According to the study in the journal of “Marijuana Addictive Disorders: DSM-5 Substance-Related Disorders,” a person exhibiting at least two of following criteria in a 12-month period, may be experiencing CUD:
- Cannabis is often taken in larger amounts over a longer period than was intended.
- A great deal of time is spent in activities necessary to obtain cannabis, use cannabis or recover from its effects.
- A consumer has a craving or a strong desire or urge to use cannabis.
- Recurrent cannabis use results in a failure to fulfill major role obligations at work, school, or home.
- Cannabis use continues despite having persistent or recurrent social or interpersonal problems caused or exacerbated by the effects of cannabis.
- Important social, occupational, or recreational activities are given up or reduced because of cannabis use.
- Cannabis is recurrently used in situations that are physically hazardous.
- Cannabis use is continued despite knowledge of having persistent or recurrent physical or psychological problems that are unlikely to have been caused or exacerbated by cannabis.
- Tolerance, as defined by either a need for markedly increased amounts of cannabis to achieve intoxication and desired effect, or a markedly diminished effect with continued use of the same amount of cannabis.
- Withdrawal, as manifested by either the characteristic withdrawal symptoms for cannabis, or when a closer related substance is taken to relieve or avoid withdrawal symptoms.
What is Cannabinoid Hyperemesis Syndrome?
“Hyperemesis is defined as cyclic episodes of nausea and vomiting, brought on by chronic cannabis use,” Wilson-Poe said. “For a while, people suspected that pesticides or fertilizers were responsible for this cycle of nausea and vomiting, but more recent and thorough work strongly supports that it is indeed caused by too many cannabinoids in the body.”
Stopping cannabis use is the most effective treatments for hyperemesis. And the best method for treating acute nausea is a hot bath or shower, or the application of topical capsaicin, according to Wilson-Poe.
“Heat and capsaicin both activate the TRPV1 receptor — the transient receptor potential cation channel subfamily V member 1 is a protein encoded by the TRPV1 gene — which plays a major role in the endogenous cannabinoid system,” she said.
What Is a 'Tolerance Break' and What Are the Benefits?
Excessive cannabis use can result in tolerance buildup. It's the same as with numerous substances, such as alcohol. A substance loses its ability to produce the desired effects with repeated use.
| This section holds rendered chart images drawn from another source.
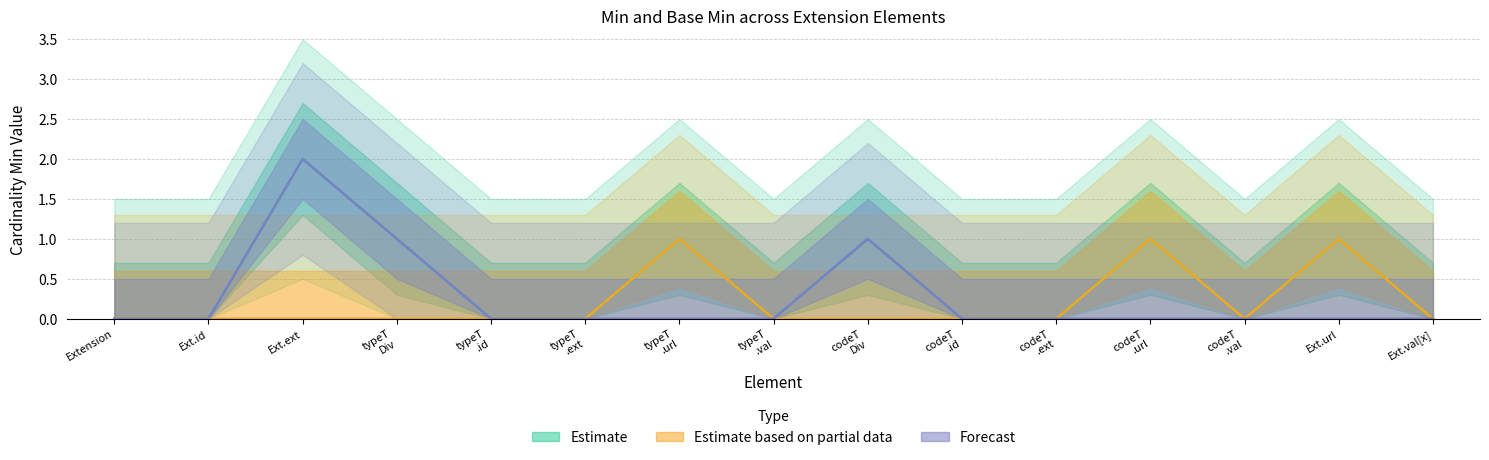

Which category has the highest value across all series?

Ext.ext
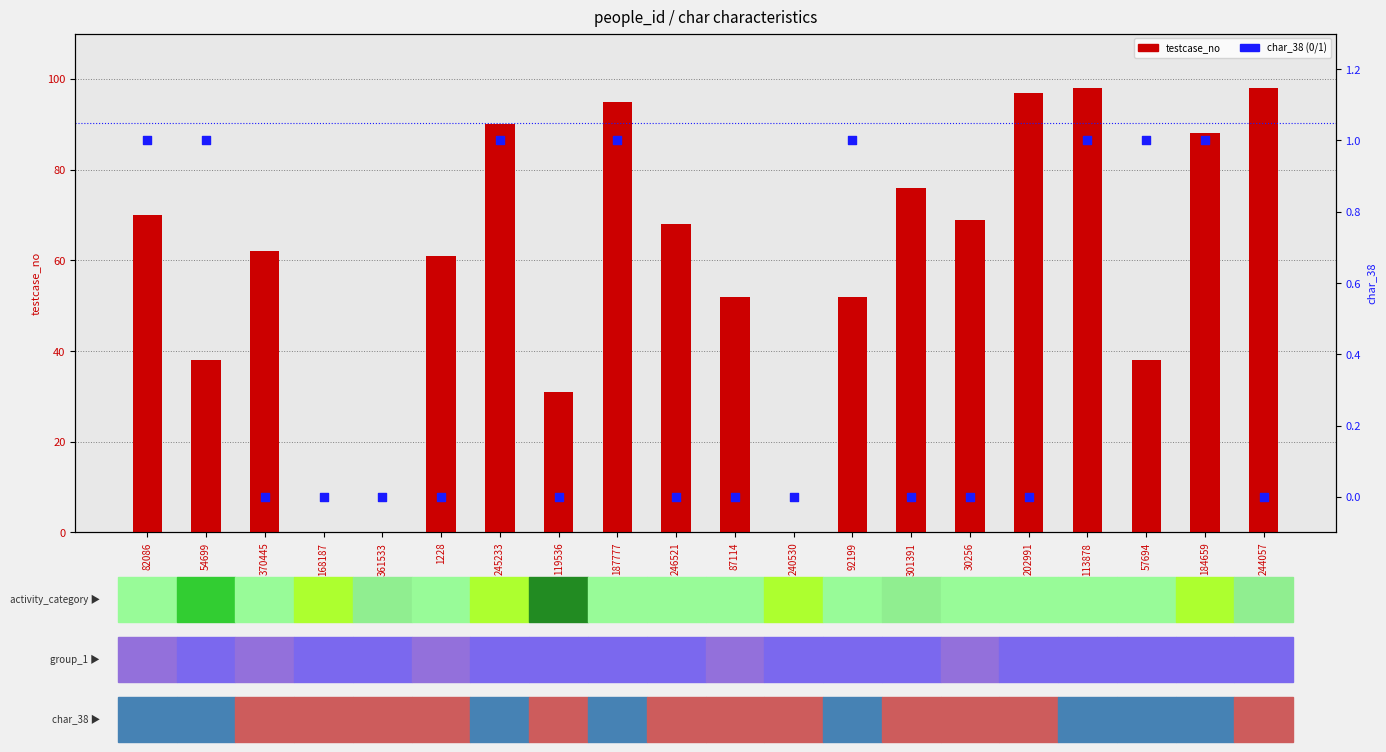

Is the value of testcase_no at 92199 greater than the value of char_38 at 119536?

Yes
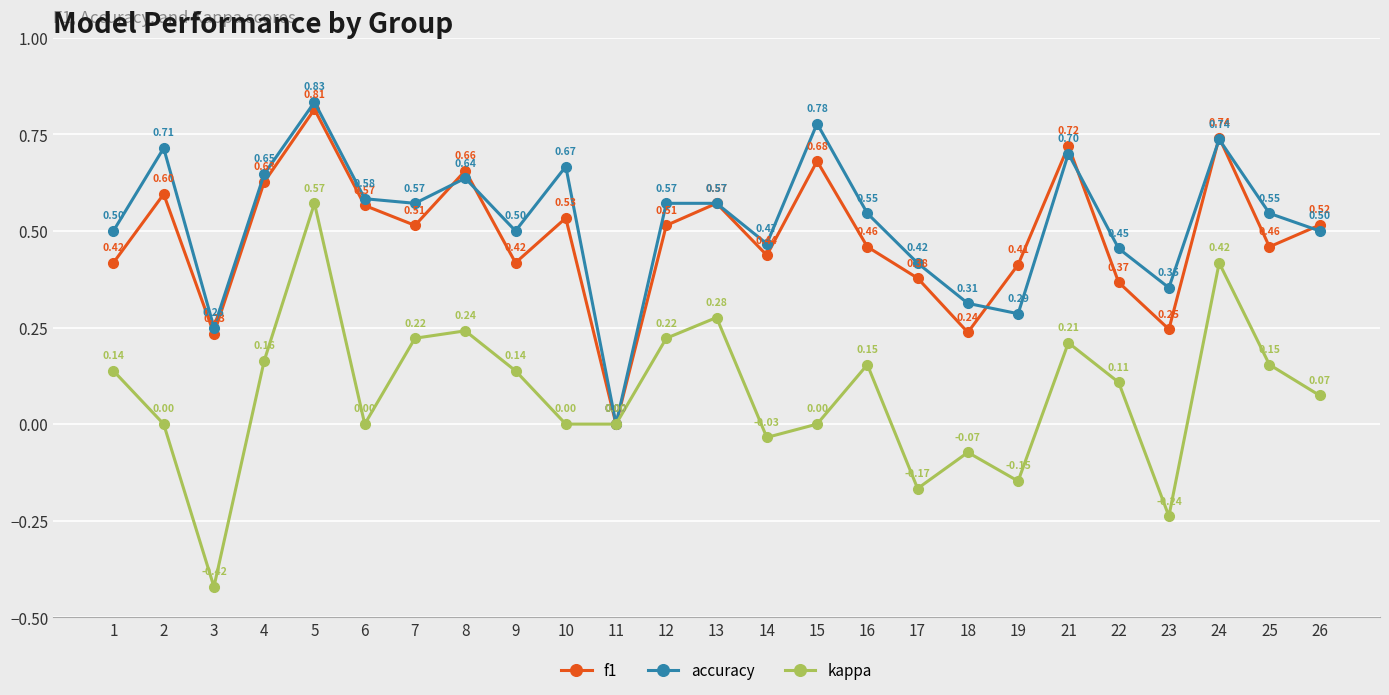

At 3, list the series in order from smallest to largest.

kappa, f1, accuracy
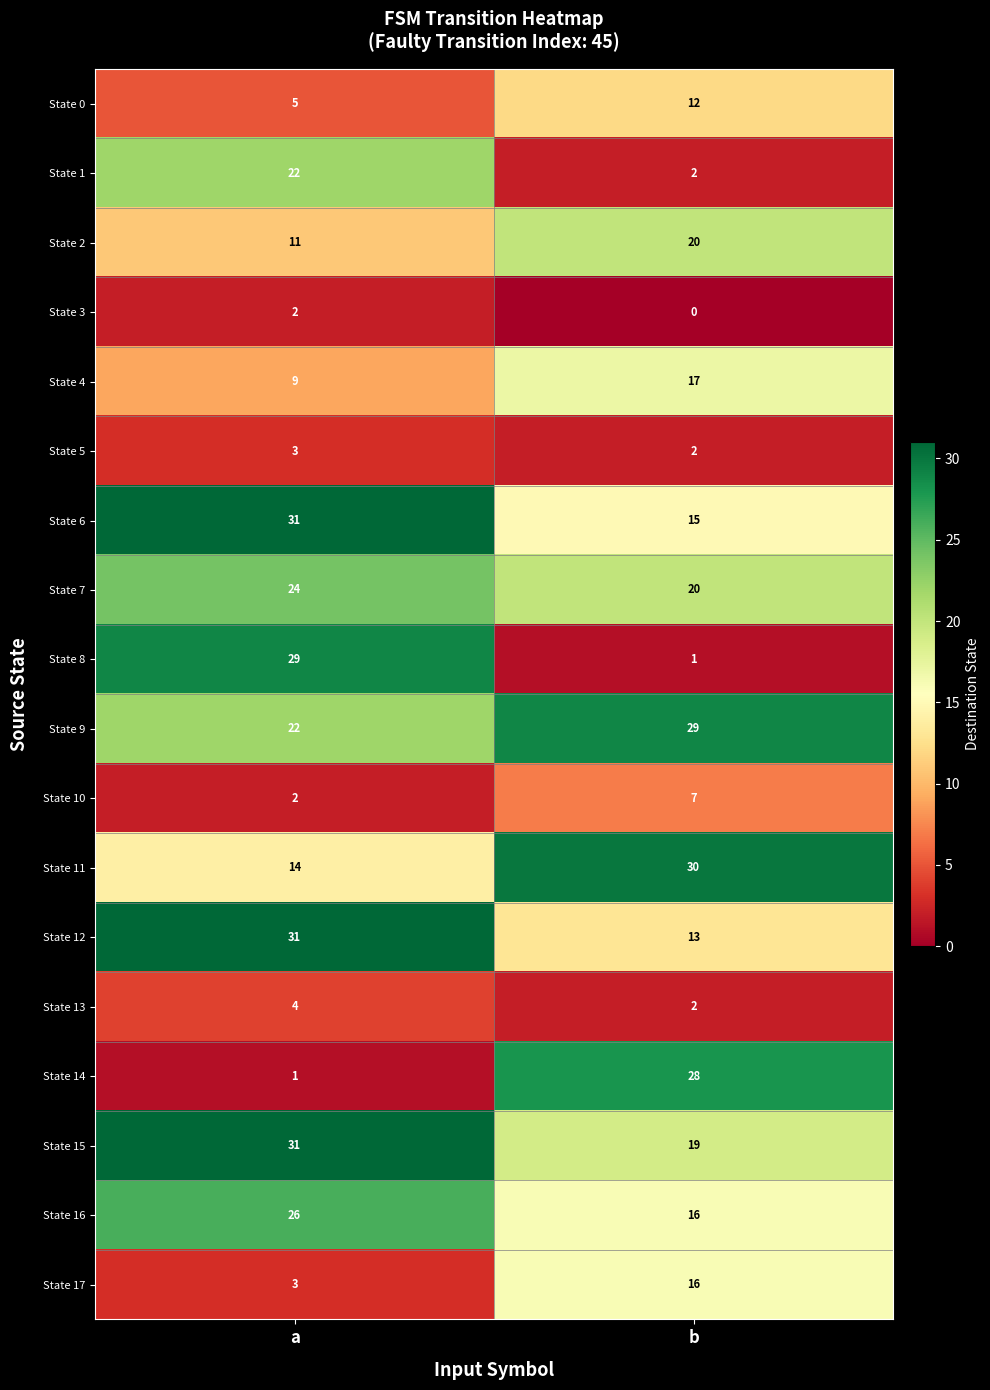

What is the spread (max minus min) of values at a?

30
The solution to this is to reduce tolerance with periodic breaks in consumption, also called “tolerance breaks.”
“Although scientists don't fully understand the mechanisms of tolerance, there is some evidence which shows that the CB1 receptor expression is diminished in chronic cannabis users and that abstaining from use for 48 hours is sufficient to bring their expression levels back up to those that are no different from cannabis-naive people,” Wilson-Poe said.
Scientists reporting in a 2015 study, “Rapid Changes in Cannabinoid 1 Receptor Availability in Cannabis-Dependent Male Subjects After Abstinence From Cannabis,” found that cannabis dependence is associated with CB1R “downregulation,” which begins to reverse rapidly on termination of cannabis use and may continue to increase over time.
CB1R is a protein-coupled cannabinoid receptor expressed in the peripheral nervous system and central nervous system that is activated by endocannabinoids.
“These group differences in CB1R availability were no longer evident after just two days of monitored abstinence from cannabis,” the study states. “There was a robust negative correlation between CB1R availability and withdrawal symptoms after two days of abstinence.”
Taking tolerance breaks offers numerous benefits, according to Wilson-Poe.
“For patients, it allows them to re-sensitize their bodies so that they can prevent dose escalation (steadily increasing their consumption),” she said. “Preventing dose escalation not only saves patients money, but it is also is key to preventing the body from developing a physical dependence upon cannabis — people experience withdrawal symptoms if they stop using."